Il y a une troisième demande, fortement exprimée par beaucoup, en particulier par les écrivains et les intellectuels arabes, qui concerne l’absence du rôle de la Ligue arabe et son inefficacité totale dans cette crise, ce qui conduit à des appels à sa dissolution et à la fin de son rôle institutionnel. Après tout, ses responsables se sont contentés de décrire la réalité et de suivre l’atmosphère de condamnation et de dénonciation.
Cependant, l’objectivité nous oblige à nous demander : qu’y a-t-il de nouveau dans le rôle de la Ligue arabe ? A-t-elle déjà joué un rôle dans les récentes crises arabes, de la Syrie au Yémen, de l’Irak au Liban, de la Libye au Soudan ?
Tout le monde sait que la Ligue arabe est dans un état comateux depuis un certain temps. Elle est devenue un simple symbole que personne ne veut prendre la responsabilité d’enterrer.
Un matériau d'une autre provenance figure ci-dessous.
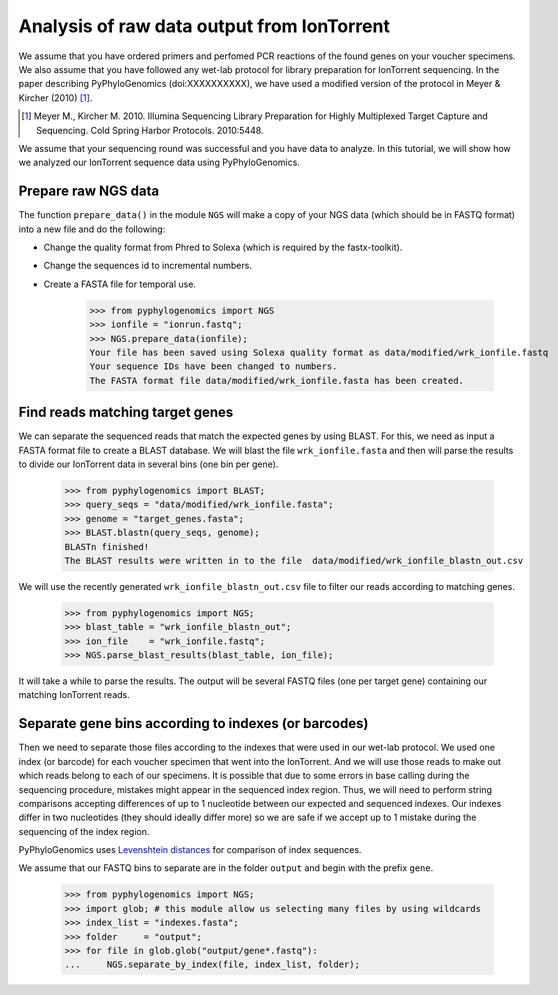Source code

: =============================================
 Analysis of raw data output from IonTorrent
=============================================

We assume that you have ordered primers and perfomed PCR reactions of the found genes on your voucher specimens. 
We also assume that you have followed any wet-lab protocol for library preparation for IonTorrent sequencing. 
In the paper describing PyPhyloGenomics (doi:XXXXXXXXXX), we have used a modified version of 
the protocol in Meyer & Kircher (2010) [1]_.

.. [1] Meyer M., Kircher M. 2010. Illumina Sequencing Library Preparation for Highly Multiplexed Target Capture and Sequencing. Cold Spring Harbor Protocols. 2010:5448.

We assume that your sequencing round was successful and you have data to analyze. In this tutorial,
we will show how we analyzed our IonTorrent sequence data using PyPhyloGenomics.

Prepare raw NGS data
--------------------
The function ``prepare_data()`` in the module ``NGS`` will make a copy of your NGS data (which should be in
FASTQ format) into a new file and do the following:

* Change the quality format from Phred to Solexa (which is required by the fastx-toolkit).
* Change the sequences id to incremental numbers.
* Create a FASTA file for temporal use.

    >>> from pyphylogenomics import NGS
    >>> ionfile = "ionrun.fastq";
    >>> NGS.prepare_data(ionfile);
    Your file has been saved using Solexa quality format as data/modified/wrk_ionfile.fastq
    Your sequence IDs have been changed to numbers.
    The FASTA format file data/modified/wrk_ionfile.fasta has been created.

Find reads matching target genes
--------------------------------
We can separate the sequenced reads that match the expected genes by using BLAST. For this,
we need as input a FASTA format file to create a BLAST database.
We will blast the file ``wrk_ionfile.fasta`` and then will parse the results to divide our
IonTorrent data in several bins (one bin per gene).

    >>> from pyphylogenomics import BLAST;
    >>> query_seqs = "data/modified/wrk_ionfile.fasta";
    >>> genome = "target_genes.fasta";
    >>> BLAST.blastn(query_seqs, genome); 
    BLASTn finished!
    The BLAST results were written in to the file  data/modified/wrk_ionfile_blastn_out.csv

We will use the recently generated ``wrk_ionfile_blastn_out.csv`` file to filter our reads
according to matching genes.

    >>> from pyphylogenomics import NGS;
    >>> blast_table = "wrk_ionfile_blastn_out";
    >>> ion_file    = "wrk_ionfile.fastq";
    >>> NGS.parse_blast_results(blast_table, ion_file);

It will take a while to parse the results. The output will be several FASTQ files (one
per target gene) containing our matching IonTorrent reads.


Separate gene bins according to indexes (or barcodes)
-----------------------------------------------------
Then we need to separate those files according to the indexes that were used in our wet-lab 
protocol. We used one index (or barcode) for each voucher specimen that went into the 
IonTorrent.
And we will use those reads to make out which reads belong to each of our specimens.
It is possible that due to some errors in base calling during the sequencing procedure, 
mistakes might appear in the sequenced index region. 
Thus, we will need to perform string comparisons accepting differences of up to 1 nucleotide
between our expected and sequenced indexes.
Our indexes differ in two nucleotides (they should ideally differ more) so we are safe
if we accept up to 1 mistake during the sequencing of the index region.

PyPhyloGenomics uses `Levenshtein distances <http://en.wikipedia.org/wiki/Levenshtein_distance>`_ 
for comparison of index sequences.

We assume that our FASTQ bins to separate are in the folder ``output`` and begin with the 
prefix ``gene``.
    
    >>> from pyphylogenomics import NGS;
    >>> import glob; # this module allow us selecting many files by using wildcards
    >>> index_list = "indexes.fasta";
    >>> folder     = "output";
    >>> for file in glob.glob("output/gene*.fastq"):
    ...     NGS.separate_by_index(file, index_list, folder);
La seule consolation est que le monde entier traverse une période de changement, et que de nombreuses alliances et organisations traversent une période de déclin, préparant l’émergence d’un système mondial et d’institutions qui expriment l’état ultime vers lequel les interactions internationales évoluent rapidement.
Ainsi, la fermeture ou le maintien de la Ligue arabe ne changerait rien à la guerre de Gaza ou à d’autres crises arabes. Ne vivons pas dans le donquichottisme et adoptons une vision réaliste, que ce soit dans la crise de Gaza ou ailleurs.